There’s other examples of the strengths we bring from spending part of our career in and around research, too. Here’s an article from earlier in the year saying that having multiple areas of tech expertise is a “superpower”. It’s pretty common in our profession to have a research area of expertise and a tech area of expertise, and I think that’s a superpower too, for the same reasons given in that article. It improves communication, strengthens links between groups, helps us understand how the work connects to research, and helps find better solutions.

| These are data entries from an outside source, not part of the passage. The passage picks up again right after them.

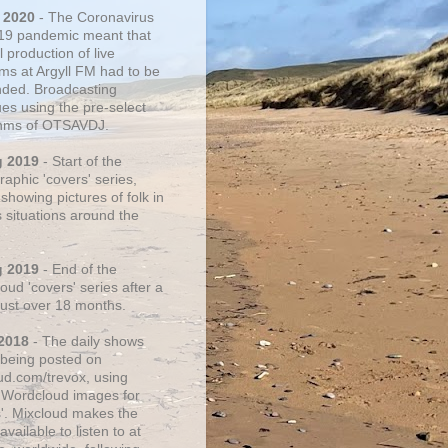
 2020
- The Coronavirus
19 pandemic meant that
 production of live
ms at Argyll FM had to be
ded. Broadcasting
ues using the pre-select
thms of OTSAVDJ.
g 2019
- Start of the
aphic 'covers' series,
showing pictures of folk in
s situations around the
g 2019
- End of the
ud 'covers' series after a
 just over 18 months.
2018
- The daily shows
being posted on
ud.com/trevox, using
 Wordcloud images for
s'. Mixcloud makes the
vailable to listen to at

With that, on to this week’s roundup!
Everyone’s a great manager until they start managing - Jonathan and Melissa Nightingale, Raw Signal Group
Four mistakes I made as a new manager - AbdulFattah Popoolah, LeadDev
What you give up when moving into engineering management - Karl Hughes, Stack Overflow Blog
When we see people do a different job than we do — especially when they do it very well or very poorly — it’s easy to think “that doesn’t look so hard”. Plumbing, graphic design, customer-facing roles; we watch for a while and figure “I could do that”. And you know, we probably could, eventually. Because it is way harder than it looks, for almost any value of “it”. Competence is hard-won. The people performing those roles are avoiding (or ignoring) a lot of potential problems we’re not aware of, with background knowledge we don’t have, deftly performing practiced tasks that we’d botch the first dozen times through.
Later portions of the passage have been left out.